ODA are groups within aerospace manufacturers that the FAA approves to conduct broad swaths of product certification work.
The OIG concludes that weaknesses in the FAA’s certification process and ODA programme hindered its oversight of the 737 Max’s certification.
Investigators found that a major contributing factor to two 737 Max crashes was the jet’s Maneuvering Characteristics Augmentation System (MCAS), which pitches the Max’s nose down in certain flight scenarios. Boeing equipped the Max with MCAS because the aircraft’s larger engines can make the jet pitch nose up.
“FAA’s certification guidance does not adequately address integrating new technologies into existing aircraft models,” the OIG report says. “FAA did not have a complete understanding of Boeing’s safety assessments performed on MCAS until after the first accident.”
“We appreciate the inspector general’s review of the 737 Max design and certification, as well as the recommendations to strengthen and improve the regulatory process,” Boeing says. “Boeing cooperated fully and extensively with the inspector general’s review.”

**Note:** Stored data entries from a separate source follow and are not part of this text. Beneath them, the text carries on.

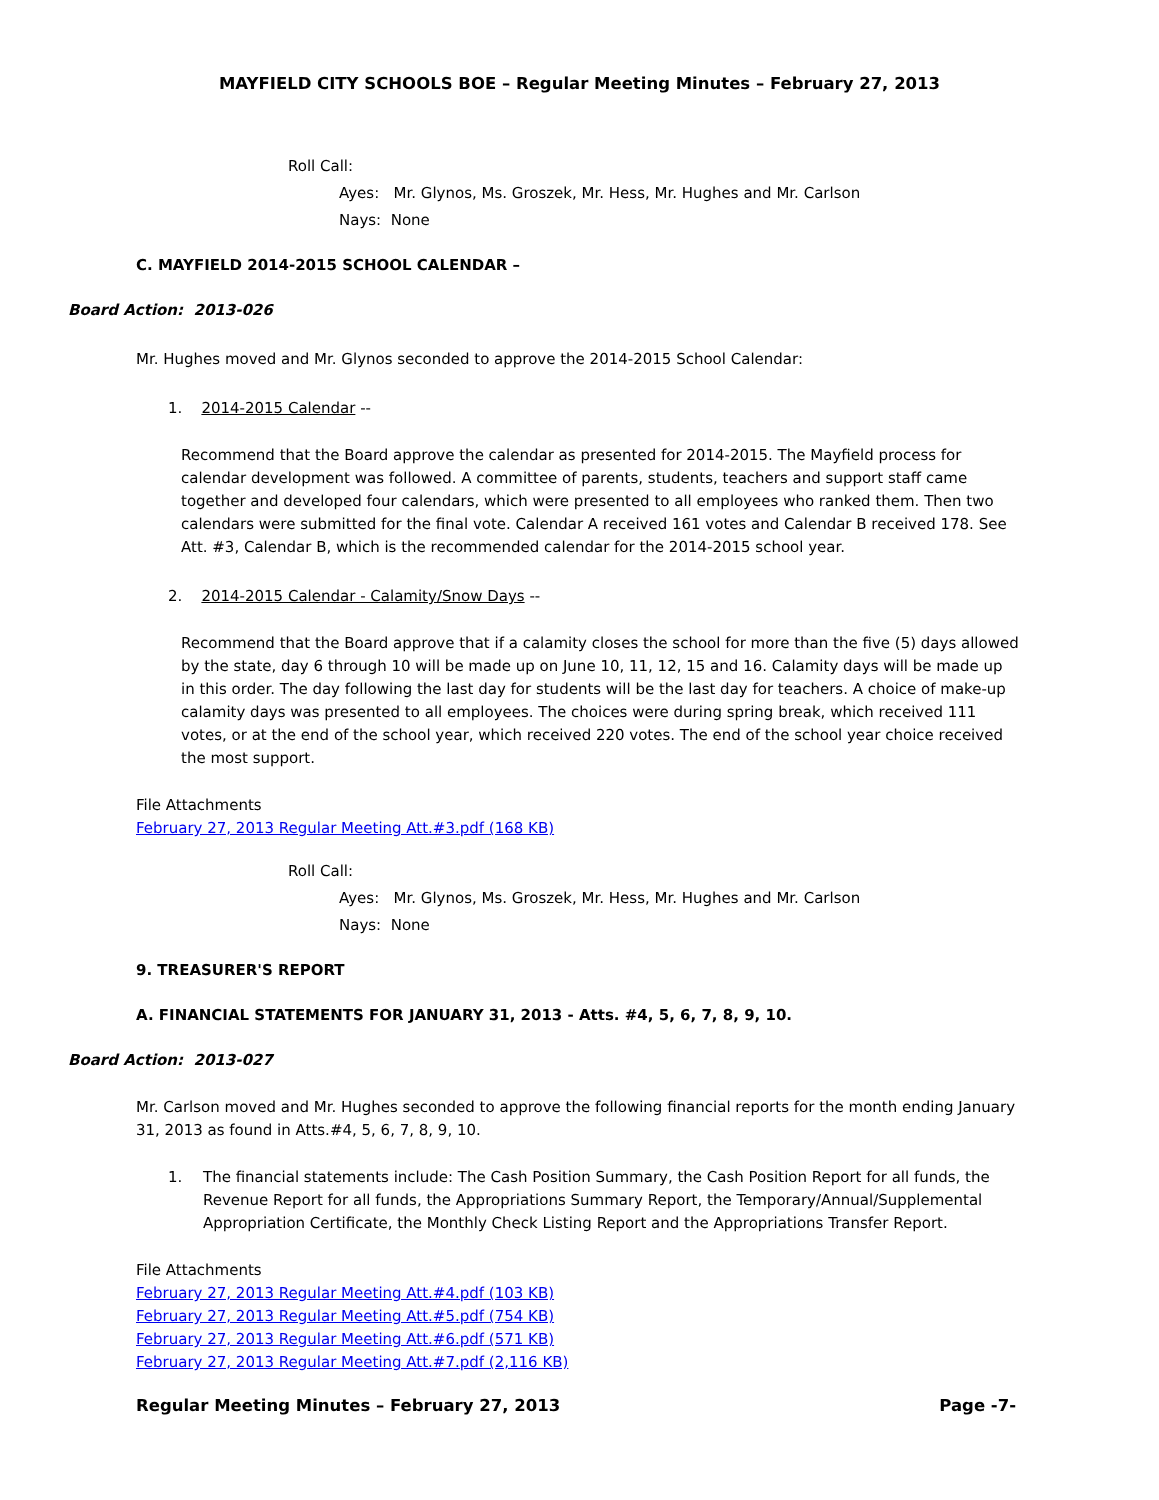MAYFIELD CITY SCHOOLS BOE – Regular Meeting Minutes – February 27, 2013
Roll Call:
Ayes: Mr. Glynos, Ms. Groszek, Mr. Hess, Mr. Hughes and Mr. Carlson
Nays: None
C. MAYFIELD 2014-2015 SCHOOL CALENDAR –
Board Action: 2013-026
Mr. Hughes moved and Mr. Glynos seconded to approve the 2014-2015 School Calendar:
1. 2014-2015 Calendar --
Recommend that the Board approve the calendar as presented for 2014-2015. The Mayfield process for calendar development was followed. A committee of parents, students, teachers and support staff came together and developed four calendars, which were presented to all employees who ranked them. Then two calendars were submitted for the final vote. Calendar A received 161 votes and Calendar B received 178. See Att. #3, Calendar B, which is the recommended calendar for the 2014-2015 school year.
2. 2014-2015 Calendar - Calamity/Snow Days --
Recommend that the Board approve that if a calamity closes the school for more than the five (5) days allowed by the state, day 6 through 10 will be made up on June 10, 11, 12, 15 and 16. Calamity days will be made up in this order. The day following the last day for students will be the last day for teachers. A choice of make-up calamity days was presented to all employees. The choices were during spring break, which received 111 votes, or at the end of the school year, which received 220 votes. The end of the school year choice received the most support.
File Attachments
February 27, 2013 Regular Meeting Att.#3.pdf (168 KB)
Roll Call:
Ayes: Mr. Glynos, Ms. Groszek, Mr. Hess, Mr. Hughes and Mr. Carlson
Nays: None
9. TREASURER'S REPORT
A. FINANCIAL STATEMENTS FOR JANUARY 31, 2013 - Atts. #4, 5, 6, 7, 8, 9, 10.
Board Action: 2013-027
Mr. Carlson moved and Mr. Hughes seconded to approve the following financial reports for the month ending January 31, 2013 as found in Atts.#4, 5, 6, 7, 8, 9, 10.
1. The financial statements include: The Cash Position Summary, the Cash Position Report for all funds, the Revenue Report for all funds, the Appropriations Summary Report, the Temporary/Annual/Supplemental Appropriation Certificate, the Monthly Check Listing Report and the Appropriations Transfer Report.
File Attachments
February 27, 2013 Regular Meeting Att.#4.pdf (103 KB)
February 27, 2013 Regular Meeting Att.#5.pdf (754 KB)
February 27, 2013 Regular Meeting Att.#6.pdf (571 KB)
February 27, 2013 Regular Meeting Att.#7.pdf (2,116 KB)
Regular Meeting Minutes – February 27, 2013 Page -7-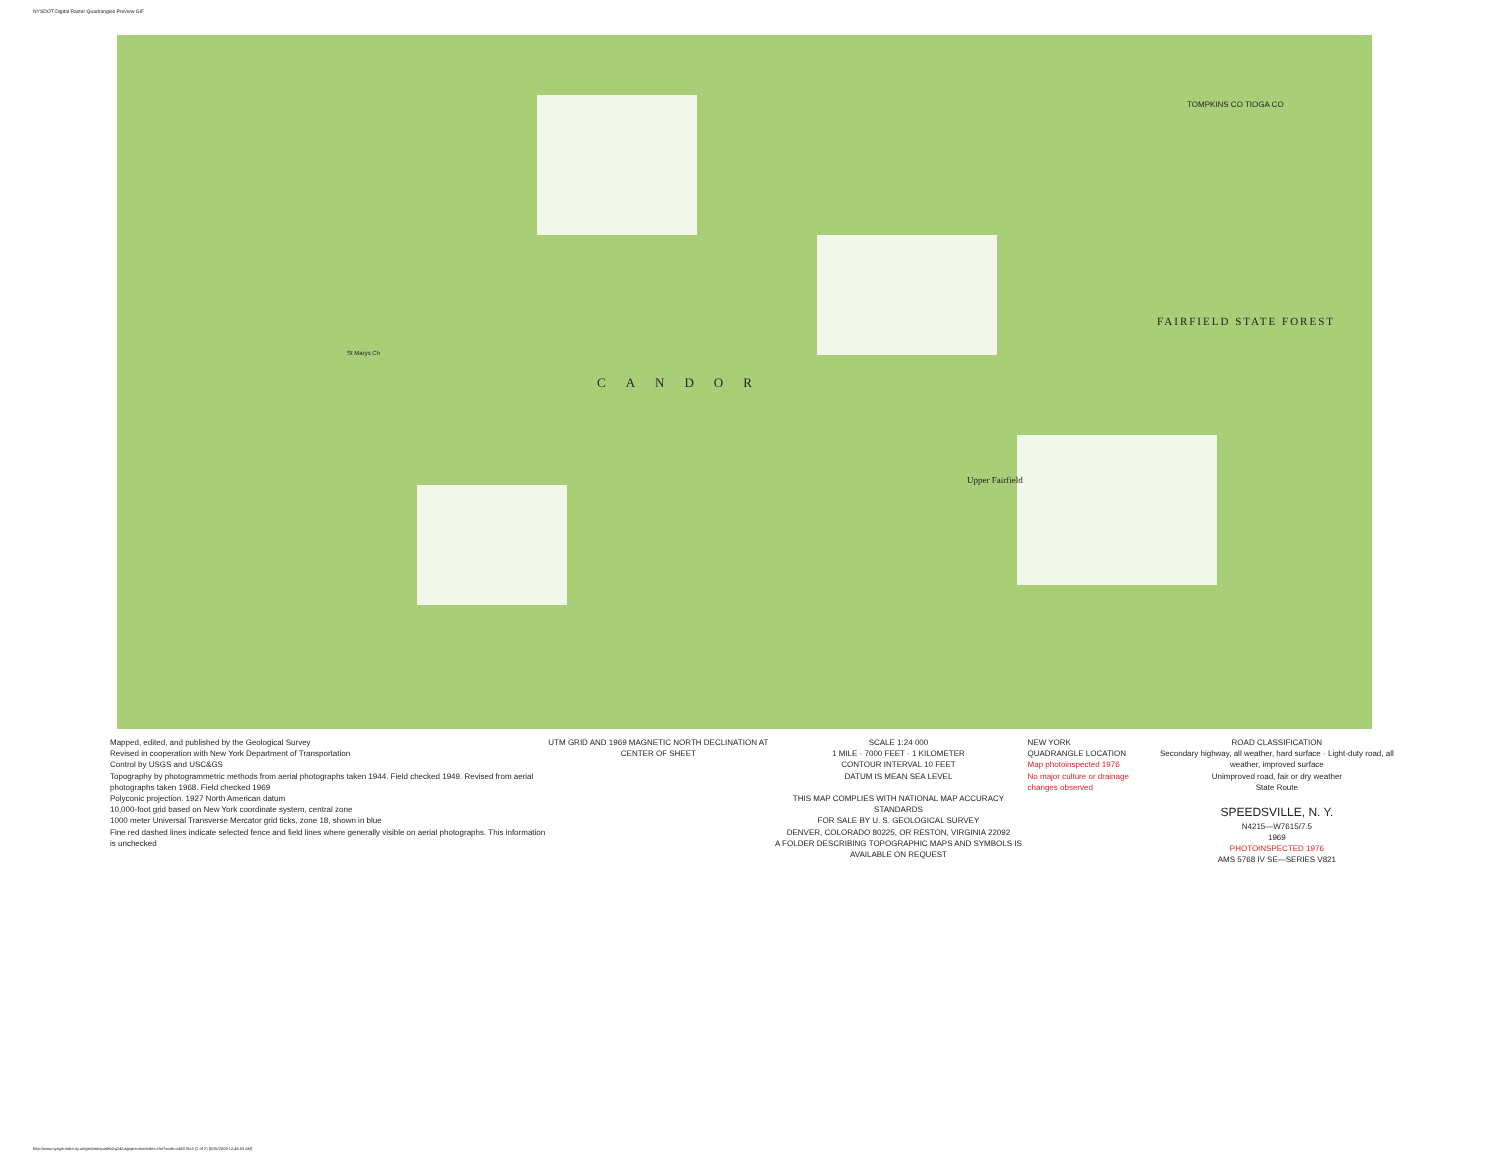NYSDOT Digital Raster Quadrangles Preview GIF
CANDOR
FAIRFIELD STATE FOREST
Upper Fairfield
St Marys Ch
TOMPKINS CO TIOGA CO
Mapped, edited, and published by the Geological Survey
Revised in cooperation with New York Department of Transportation
Control by USGS and USC&GS
Topography by photogrammetric methods from aerial photographs taken 1944. Field checked 1949. Revised from aerial photographs taken 1968. Field checked 1969
Polyconic projection. 1927 North American datum
10,000-foot grid based on New York coordinate system, central zone
1000 meter Universal Transverse Mercator grid ticks, zone 18, shown in blue
Fine red dashed lines indicate selected fence and field lines where generally visible on aerial photographs. This information is unchecked
UTM GRID AND 1969 MAGNETIC NORTH DECLINATION AT CENTER OF SHEET
SCALE 1:24 000
1 MILE · 7000 FEET · 1 KILOMETER
CONTOUR INTERVAL 10 FEET
DATUM IS MEAN SEA LEVEL
THIS MAP COMPLIES WITH NATIONAL MAP ACCURACY STANDARDS
FOR SALE BY U. S. GEOLOGICAL SURVEY
DENVER, COLORADO 80225, OR RESTON, VIRGINIA 22092
A FOLDER DESCRIBING TOPOGRAPHIC MAPS AND SYMBOLS IS AVAILABLE ON REQUEST
NEW YORK
QUADRANGLE LOCATION
Map photoinspected 1976
No major culture or drainage changes observed
ROAD CLASSIFICATION
Secondary highway, all weather, hard surface · Light-duty road, all weather, improved surface
Unimproved road, fair or dry weather
State Route
SPEEDSVILLE, N. Y.
N4215—W7615/7.5
1969
PHOTOINSPECTED 1976
AMS 5768 IV SE—SERIES V821
http://www.nysgis.state.ny.us/gisdata/quads/drg24/usgspreview/index.cfm?code=o42076c3 (2 of 2) [5/25/2009 12:46:53 AM]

The company has “undertaken significant changes to reinforce our safety practices” and has “made meaningful improvements across our company”.
The FAA and Boeing followed proper certification processes with the Max, but the audit “identified limitations in FAA’s guidance and processes that impacted certification and led to a significant misunderstanding of” MCAS.
“Engineers in FAA’s Boeing oversight office continue to face challenges in balancing certification and oversight responsibilities,” the report says. “The Boeing ODA process and structure do not ensure ODA personnel are adequately independent.”
The OIG issued 14 recommendations.
Those include a call for the FAA to update its “changed product rule”, under which it approves derivatives of existing types, and to better specify when a new system should be classified as a “novel or unusual design”.
It also urges the FAA to update guidance related to pilot reaction times and to ensure ODAs have adequate “internal controls”.
“The FAA concurs with OIG’s recommendations, many of which align closely with those of other reviews and experts,” the FAA says in a response within the report. “FAA has already made substantial progress towards implementing reforms that address some of your recommendations.”
It adds that the audit will aid in “bolstering FAA’s certification and oversight programmes and improving aviation safety”.
“While FAA anticipates completing intermediate steps for many of these recommendations in advance [of specified dates], some recommendations may require regulatory action to implement,” it adds.
Lawmaker Peter DeFazio, who pushed for the audit, says the “findings mirror the multiple failures of the aircraft certification process that we discovered during our own investigation”.
“I have been and remain seriously concerned that Boeing was able to put a fatally-flawed aircraft into service under FAA’s certification process — a fundamental indictment of the shortcomings of that process”, DeFazio says.